> EXERCISE DESCRIPTION
Among the entries that follow, find every line with the word "blive" and copy it.

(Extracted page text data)
● ● ● ● ● ● ●

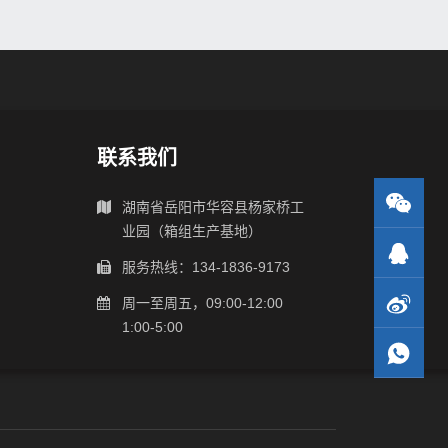
联系我们
湖南省岳阳市华容县杨家桥工
业园（箱组生产基地）
服务热线：134-1836-9173
周一至周五，09:00-12:00
1:00-5:00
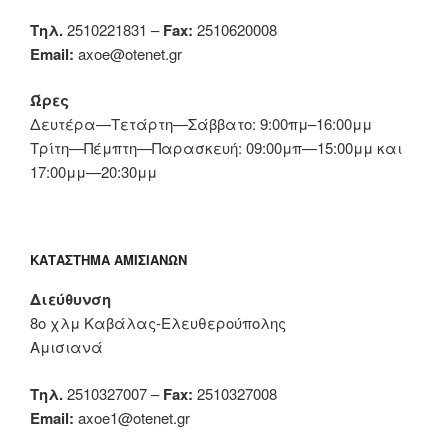
Τηλ.
2510221831 –
Fax:
2510620008
Email:
axoe@otenet.gr
Ώρες
Δευτέρα—Τετάρτη—Σάββατο: 9:00πμ–16:00μμ
Τρίτη—Πέμπτη—Παρασκευή: 09:00μπ—15:00μμ και
17:00μμ—20:30μμ
ΚΑΤΆΣΤΗΜΑ ΑΜΙΣΙΑΝΏΝ
Διεύθυνση
8ο χλμ Καβάλας-Ελευθερούπολης
Αμισιανά
Τηλ.
2510327007 –
Fax:
2510327008
Email:
axoe1@otenet.gr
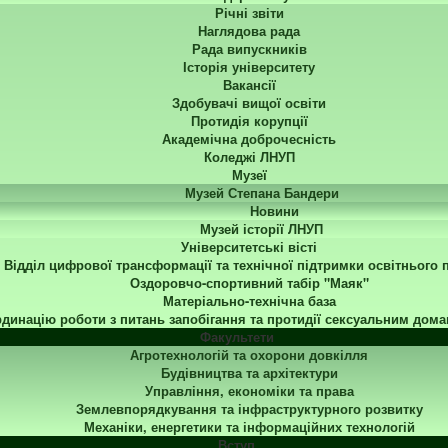
Річні звіти
Наглядова рада
Рада випускників
Історія університету
Вакансії
Здобувачі вищої освіти
Протидія корупції
Академічна доброчесність
Коледжі ЛНУП
Музеї
Музей Степана Бандери
Новини
Музей історії ЛНУП
Університетські вісті
Відділ цифрової трансформації та технічної підтримки освітнього 
Оздоровчо-спортивний табір "Маяк"
Матеріально-технічна база
динацію роботи з питань запобігання та протидії сексуальним дома
Факультети
Агротехнологій та охорони довкілля
Будівництва та архітектури
Управління, економіки та права
Землевпорядкування та інфраструктурного розвитку
Механіки, енергетики та інформаційних технологій
Вступ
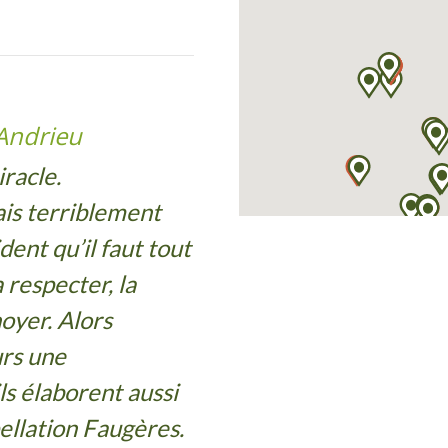
 Andrieu
iracle.
is terriblement
ident qu’il faut tout
respecter, la
oyer. Alors
urs une
ils élaborent aussi
pellation Faugères.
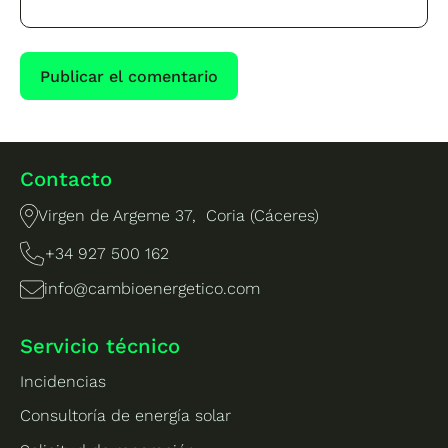
Contacto
Virgen de Argeme 37, Coria (Cáceres)
+34 927 500 162
info@cambioenergetico.com
Servicio técnico
Incidencias
Consultoría de energía solar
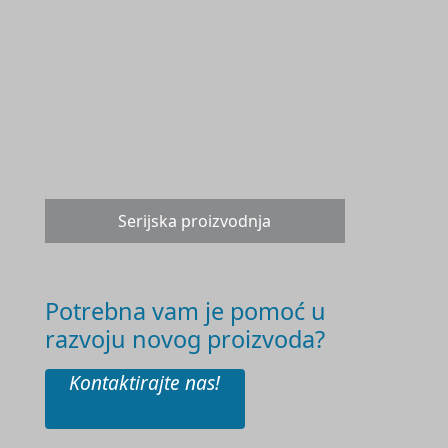
Serijska proizvodnja
Potrebna vam je pomoć u
razvoju novog proizvoda?
Kontaktirajte nas!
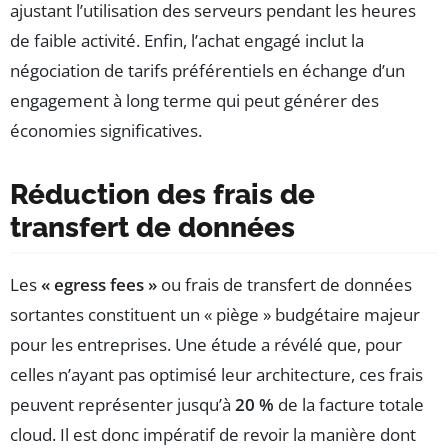
ajustant l’utilisation des serveurs pendant les heures
de faible activité. Enfin, l’achat engagé inclut la
négociation de tarifs préférentiels en échange d’un
engagement à long terme qui peut générer des
économies significatives.
Réduction des frais de
transfert de données
Les
« egress fees »
ou frais de transfert de données
sortantes constituent un « piège » budgétaire majeur
pour les entreprises. Une étude a révélé que, pour
celles n’ayant pas optimisé leur architecture, ces frais
peuvent représenter jusqu’à
20 %
de la facture totale
cloud. Il est donc impératif de revoir la manière dont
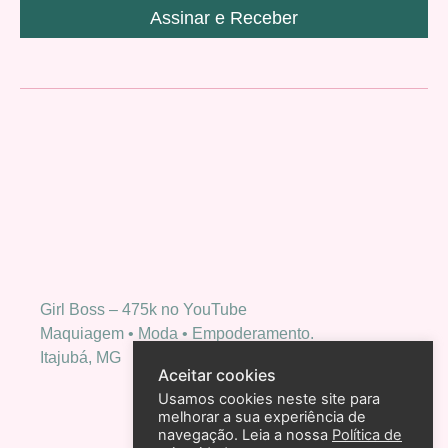
Assinar e Receber
Girl Boss – 475k no YouTube
Maquiagem • Moda • Empoderamento.
Itajubá, MG
Aceitar cookies
Usamos cookies neste site para
melhorar a sua experiência de
navegação. Leia a nossa
Política de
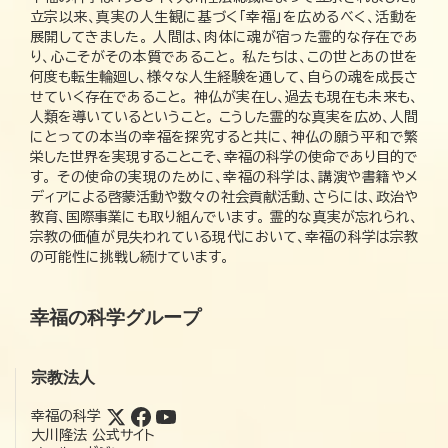
立宗以来、真実の人生観に基づく「幸福」を広めるべく、活動を
展開してきました。 人間は、肉体に魂が宿った霊的な存在であ
り、心こそがその本質であること。 私たちは、この世とあの世を
何度も転生輪廻し、様々な人生経験を通して、自らの魂を成長さ
せていく存在であること。 神仏が実在し、過去も現在も未来も、
人類を導いているということ。 こうした霊的な真実を広め、人間
にとっての本当の幸福を探究すると共に、神仏の願う平和で繁
栄した世界を実現することこそ、幸福の科学の使命であり目的で
す。 その使命の実現のために、幸福の科学は、講演や書籍やメ
ディアによる啓蒙活動や数々の社会貢献活動、さらには、政治や
教育、国際事業にも取り組んでいます。 霊的な真実が忘れられ、
宗教の価値が見失われている現代において、幸福の科学は宗教
の可能性に挑戦し続けています。
幸福の科学グループ
宗教法人
幸福の科学
大川隆法 公式サイト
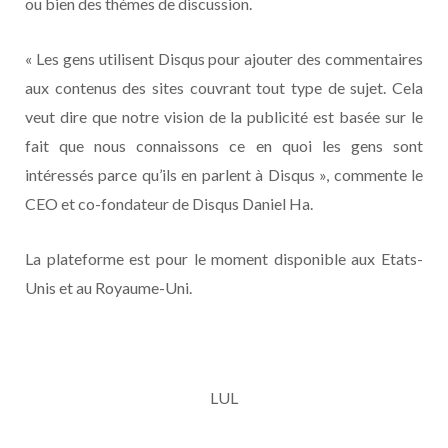
ou bien des thèmes de discussion.
« Les gens utilisent Disqus pour ajouter des commentaires
aux contenus des sites couvrant tout type de sujet. Cela
veut dire que notre vision de la publicité est basée sur le
fait que nous connaissons ce en quoi les gens sont
intéressés parce qu’ils en parlent à Disqus », commente le
CEO et co-fondateur de Disqus Daniel Ha.
La plateforme est pour le moment disponible aux Etats-
Unis et au Royaume-Uni.
LUL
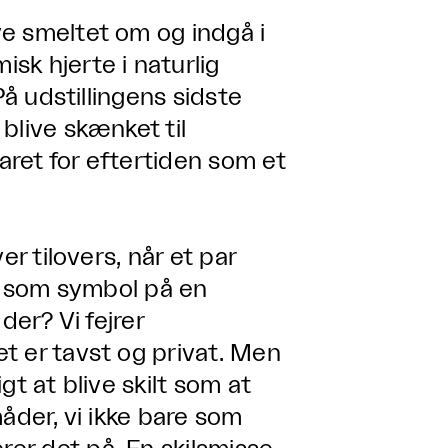
e smeltet om og indgå i
sk hjerte i naturlig
På udstillingens sidste
blive skænket til
ret for eftertiden som et
er tilovers, når et par
en som symbol på en
der? Vi fejrer
t er tavst og privat. Men
igt at blive skilt som at
åder, vi ikke bare som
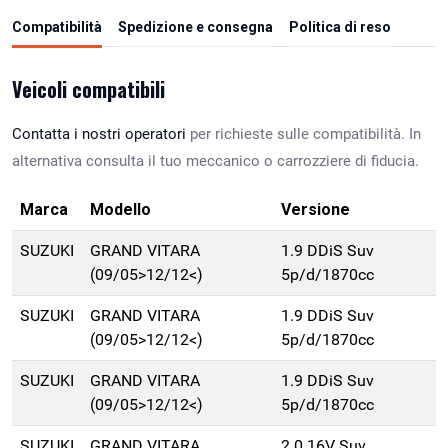
Compatibilità
Spedizione e consegna
Politica di reso
Veicoli compatibili
Contatta i nostri operatori
per richieste sulle compatibilità. In
alternativa consulta il tuo meccanico o carrozziere di fiducia.
Marca
Modello
Versione
SUZUKI
GRAND VITARA
1.9 DDiS Suv
(09/05>12/12<)
5p/d/1870cc
SUZUKI
GRAND VITARA
1.9 DDiS Suv
(09/05>12/12<)
5p/d/1870cc
SUZUKI
GRAND VITARA
1.9 DDiS Suv
(09/05>12/12<)
5p/d/1870cc
SUZUKI
GRAND VITARA
2.0 16V Suv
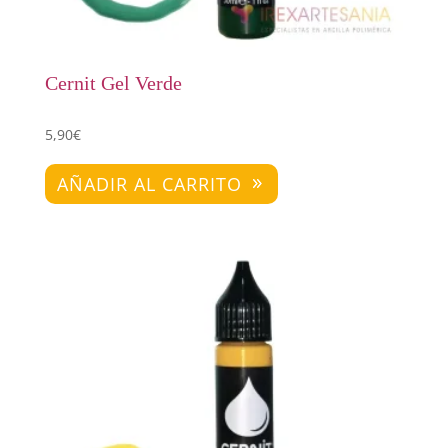
Cernit Gel Verde
5,90
€
AÑADIR AL CARRITO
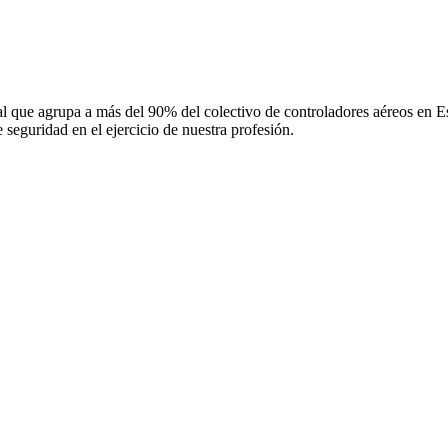
 que agrupa a más del 90% del colectivo de controladores aéreos en Espa
 seguridad en el ejercicio de nuestra profesión.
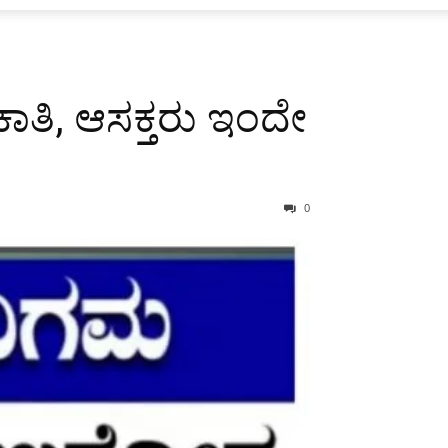
ಮಕಾತಿ, ಆಸಕ್ತರು ಇಂದೇ
0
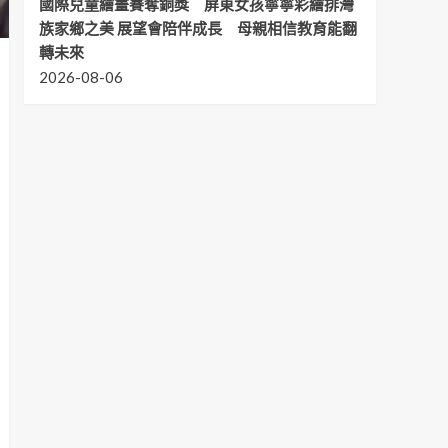
國際兒童繪畫賽奪銅獎 屏東女孩寧寧彩繪排灣
族家鄉之美 展望會陪伴成長 母親相信教育能翻
轉未來
2026-08-06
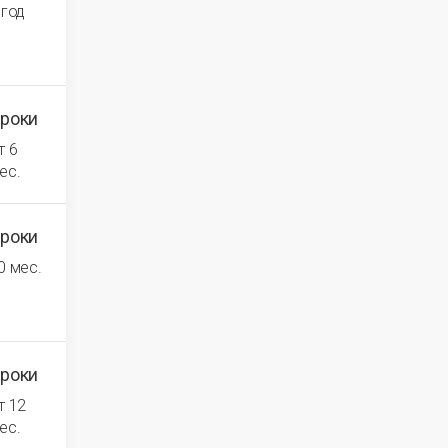
 год
роки
т 6
ес.
роки
0 мес.
роки
т 12
ес.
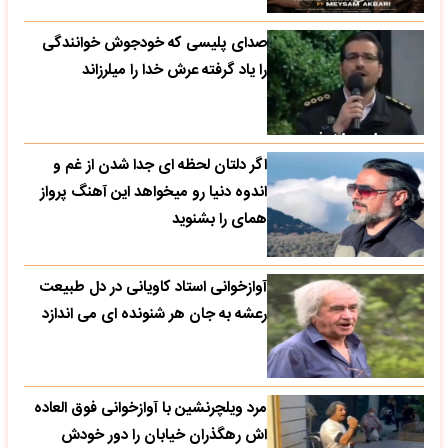
صدای پلیسی که خودجوش خوانندگی
را یاد گرفته عرش خدا را میلرزاند
اگر دلتان لحظه ای جدا شدن از غم و
اندوه دنیا رو میخواهد این آهنگ پرواز
همای را بشنوید
آوازخوانی استاد کاویانی در دل طبیعت
رعشه به جان هر شنونده ای می اندازد
مرد ویلچرنشین با آوازخوانی فوق العاده
اش رهگذران خیابان را دور خودش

● ● ● ● ● ● ●

> ANSWER
blive skænket til
igt at blive skilt som at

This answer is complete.